Against a backdrop of fragmented conversations and remembered and recreated songs and dances from the old Weismann shows, Sally, Phyllis, Ben, and Buddy play out their story, culminating in mini-epiphanies in the form of "Follies" numbers for each one. Meanwhile, ghosts of their younger selves (and the other party-goers) drift on and off-stage, reminding these unhappy middle-aged people of dreams forgotten and forsaken and of lives misspent.

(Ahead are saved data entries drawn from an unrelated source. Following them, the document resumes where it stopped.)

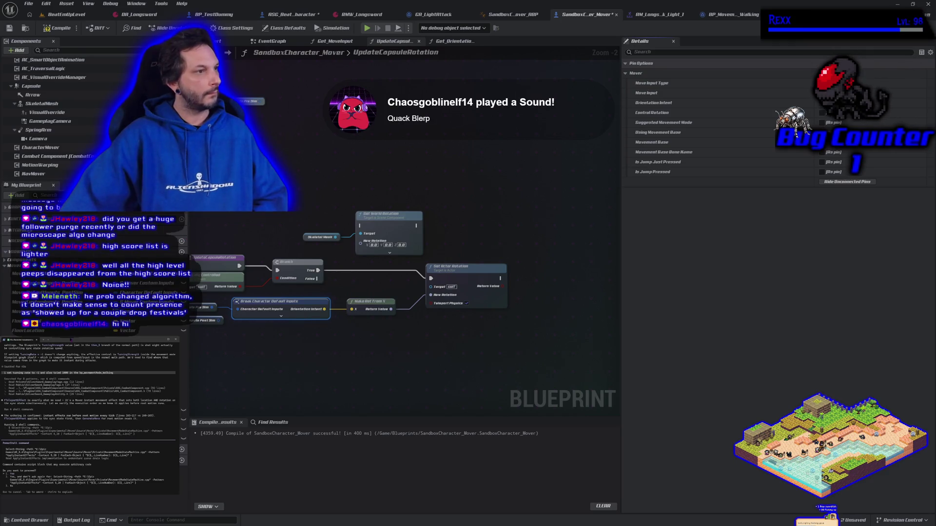
Step: Approve the assistant's next terminal command, then bring up the graph's action search
key(Return)
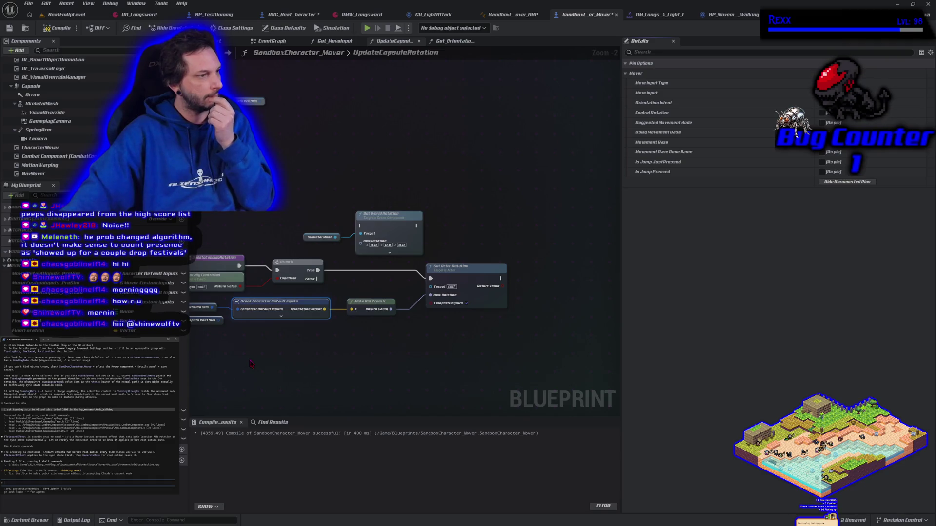
right_click(251, 364)
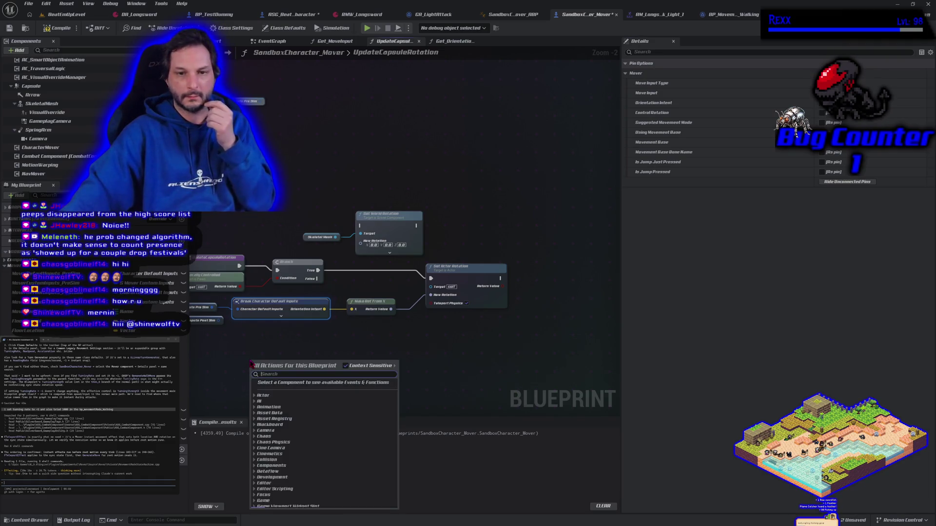
text(teleporter)
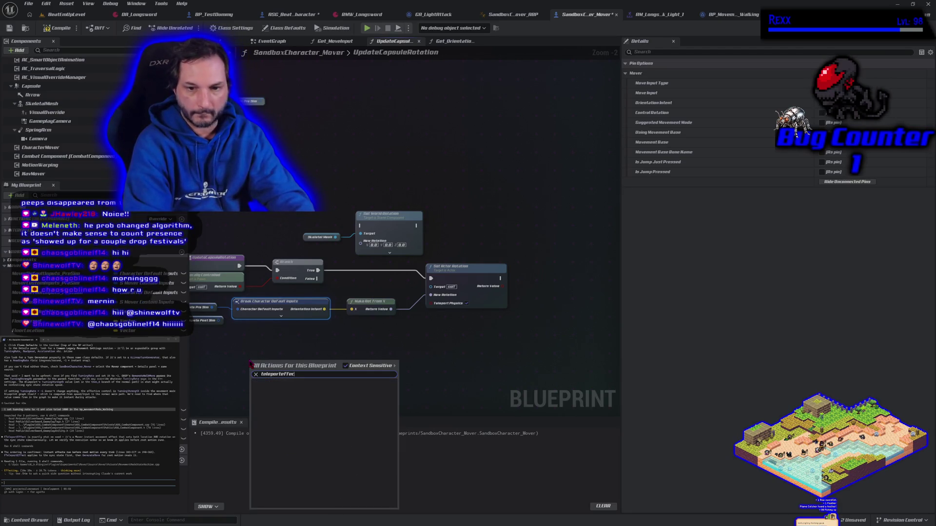
text(t)
click(346, 366)
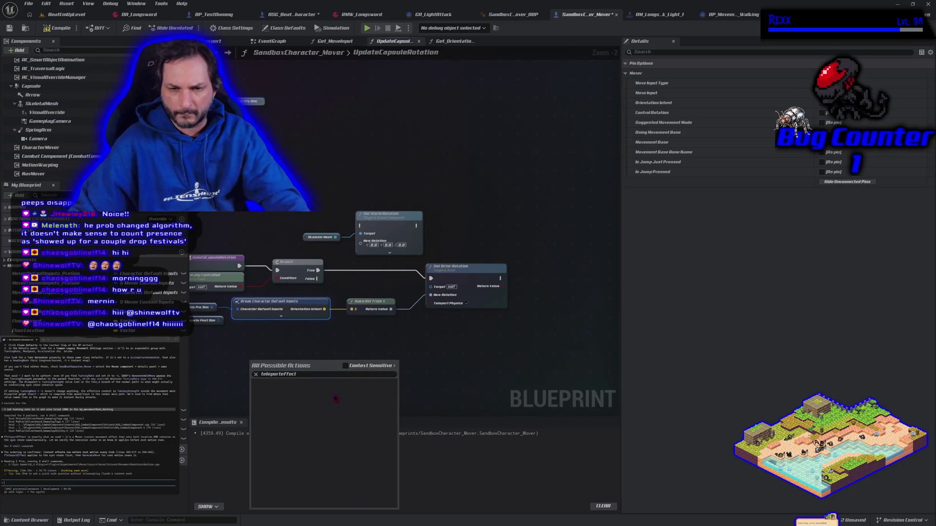
click(445, 369)
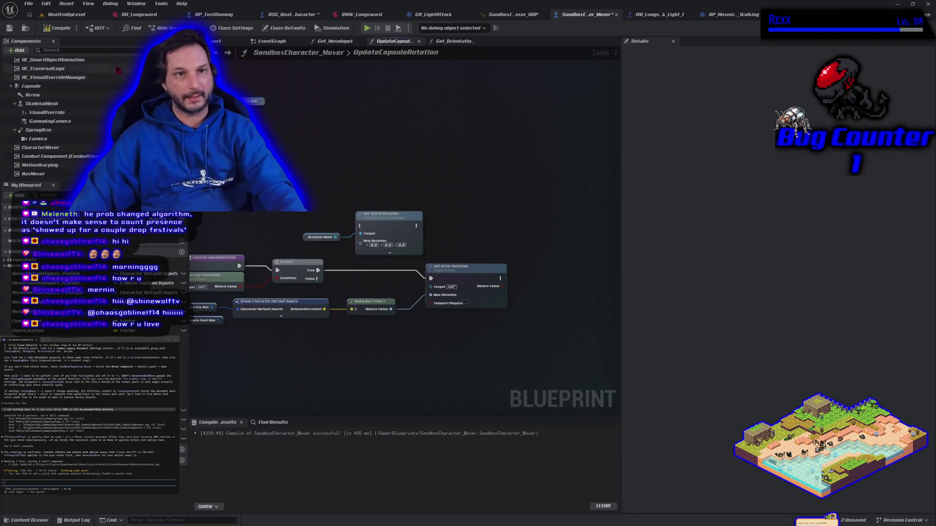
Step: Playtest the sword character in BeatEmUpLevel, attacking left and right with A and D, then stop play
click(68, 14)
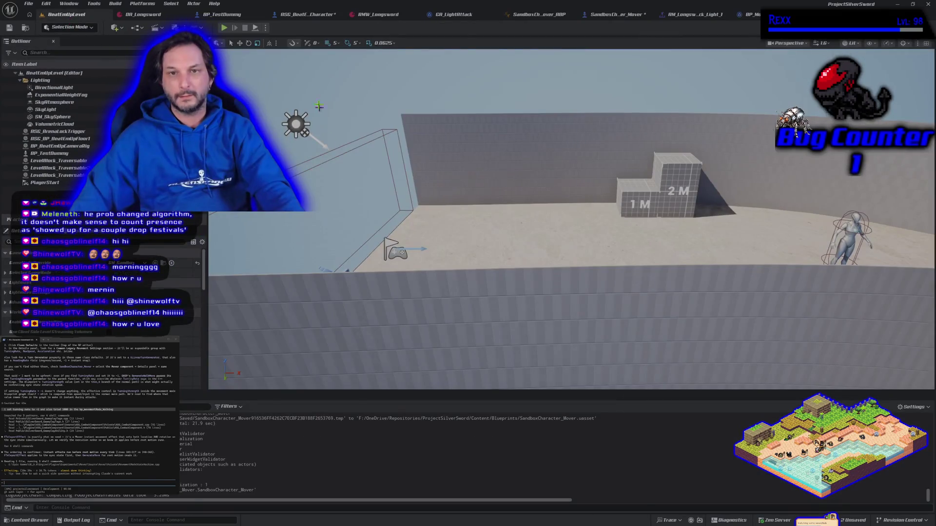
click(225, 28)
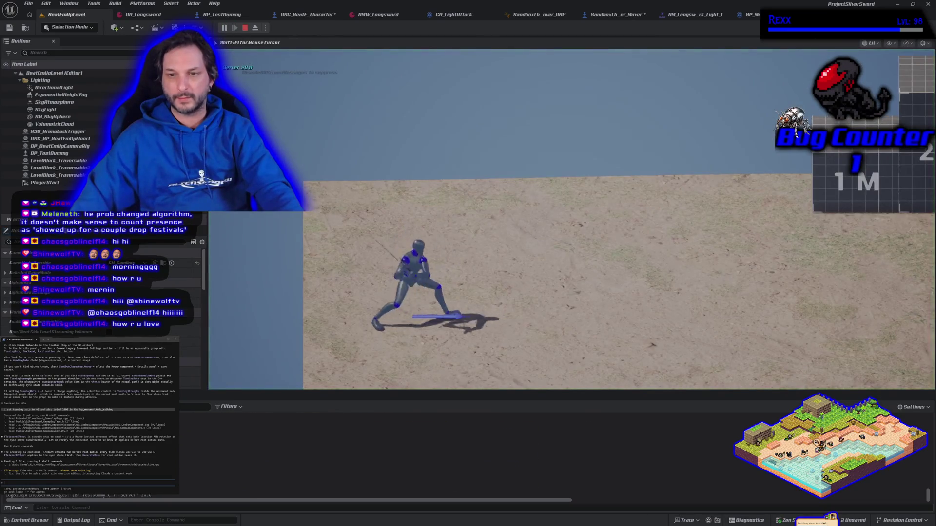
key(d)
key(a)
key(a)
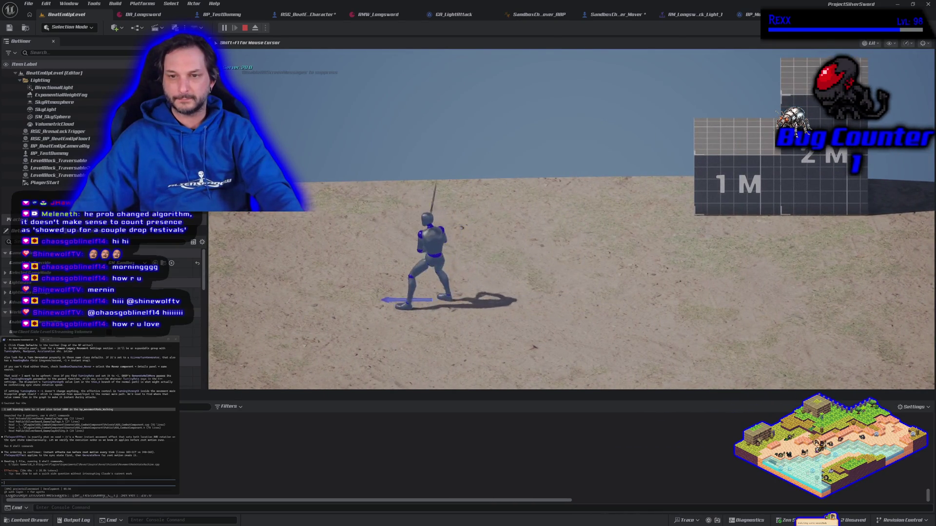
key(a)
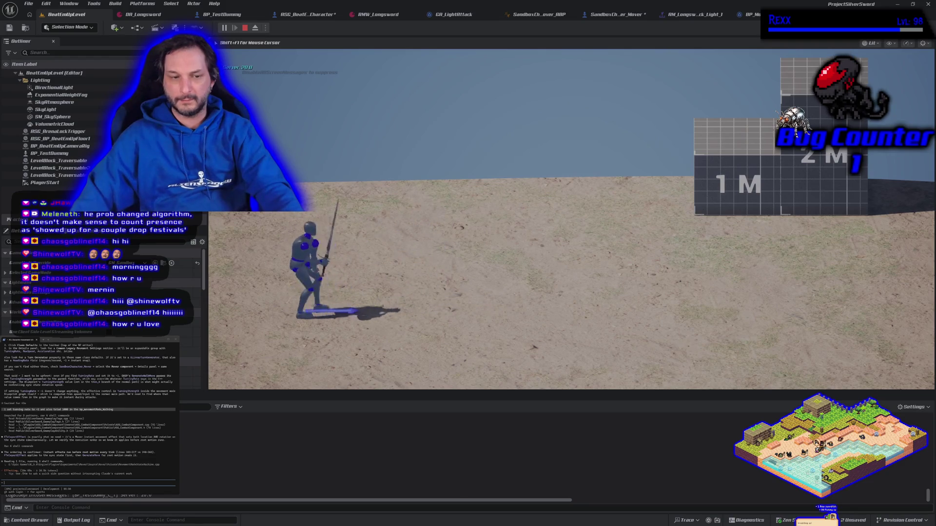
key(d)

It's large--massively so: Who's Afraid of Virginia Woolf? and Death of a Salesman recast as Ziegfeld Follies pastiche. The book by James Goldman is probably irremediably flawed, because we never learn enough about the four main characters to fully understand what their problems are; or perhaps midlife crises of successful white people simply aren't as resonant as they were fifty years ago. Stephen Sondheim's score, on the other hand, is, if anything, too rich and plenteous to be contained in a single show. Incisive character songs like Ben's "The Road You Didn't Take" and Sally's "In Buddy's Eyes" share the stage with unabashed show stoppers like "Broadway Baby" and "Losing My Mind"; the colossal "I'm Still Here" functions as both. I'm not complaining--but Follies is a lot to take in in a single sitting....and a lot for a director and his collaborators to deal with.